*** Opening of Records supplied ***
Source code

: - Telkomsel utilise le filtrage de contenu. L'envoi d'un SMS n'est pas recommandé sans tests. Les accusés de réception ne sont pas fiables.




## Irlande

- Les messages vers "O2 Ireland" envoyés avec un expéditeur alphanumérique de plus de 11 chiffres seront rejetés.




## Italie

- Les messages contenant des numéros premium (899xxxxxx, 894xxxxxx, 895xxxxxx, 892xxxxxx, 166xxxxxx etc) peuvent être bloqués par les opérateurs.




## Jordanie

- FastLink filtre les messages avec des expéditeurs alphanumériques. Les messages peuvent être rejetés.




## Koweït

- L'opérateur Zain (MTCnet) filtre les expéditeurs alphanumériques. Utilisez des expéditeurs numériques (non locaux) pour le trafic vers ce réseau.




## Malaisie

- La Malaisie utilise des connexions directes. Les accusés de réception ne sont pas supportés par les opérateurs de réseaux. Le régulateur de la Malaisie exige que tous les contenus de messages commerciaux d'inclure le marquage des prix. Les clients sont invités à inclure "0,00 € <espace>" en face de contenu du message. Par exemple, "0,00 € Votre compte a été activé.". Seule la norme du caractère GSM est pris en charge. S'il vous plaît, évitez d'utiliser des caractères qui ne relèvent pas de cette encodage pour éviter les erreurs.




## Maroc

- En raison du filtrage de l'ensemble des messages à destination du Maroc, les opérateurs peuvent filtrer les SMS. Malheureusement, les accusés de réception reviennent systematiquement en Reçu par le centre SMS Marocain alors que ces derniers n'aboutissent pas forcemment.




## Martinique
*** Close of Records supplied ***
Work item
Write out word for word every line from the one containing "## Jordanie" through the last line of the data, and no other line.

Exercise output
## Jordanie

- FastLink filtre les messages avec des expéditeurs alphanumériques. Les messages peuvent être rejetés.




## Koweït

- L'opérateur Zain (MTCnet) filtre les expéditeurs alphanumériques. Utilisez des expéditeurs numériques (non locaux) pour le trafic vers ce réseau.




## Malaisie

- La Malaisie utilise des connexions directes. Les accusés de réception ne sont pas supportés par les opérateurs de réseaux. Le régulateur de la Malaisie exige que tous les contenus de messages commerciaux d'inclure le marquage des prix. Les clients sont invités à inclure "0,00 € <espace>" en face de contenu du message. Par exemple, "0,00 € Votre compte a été activé.". Seule la norme du caractère GSM est pris en charge. S'il vous plaît, évitez d'utiliser des caractères qui ne relèvent pas de cette encodage pour éviter les erreurs.




## Maroc

- En raison du filtrage de l'ensemble des messages à destination du Maroc, les opérateurs peuvent filtrer les SMS. Malheureusement, les accusés de réception reviennent systematiquement en Reçu par le centre SMS Marocain alors que ces derniers n'aboutissent pas forcemment.




## Martinique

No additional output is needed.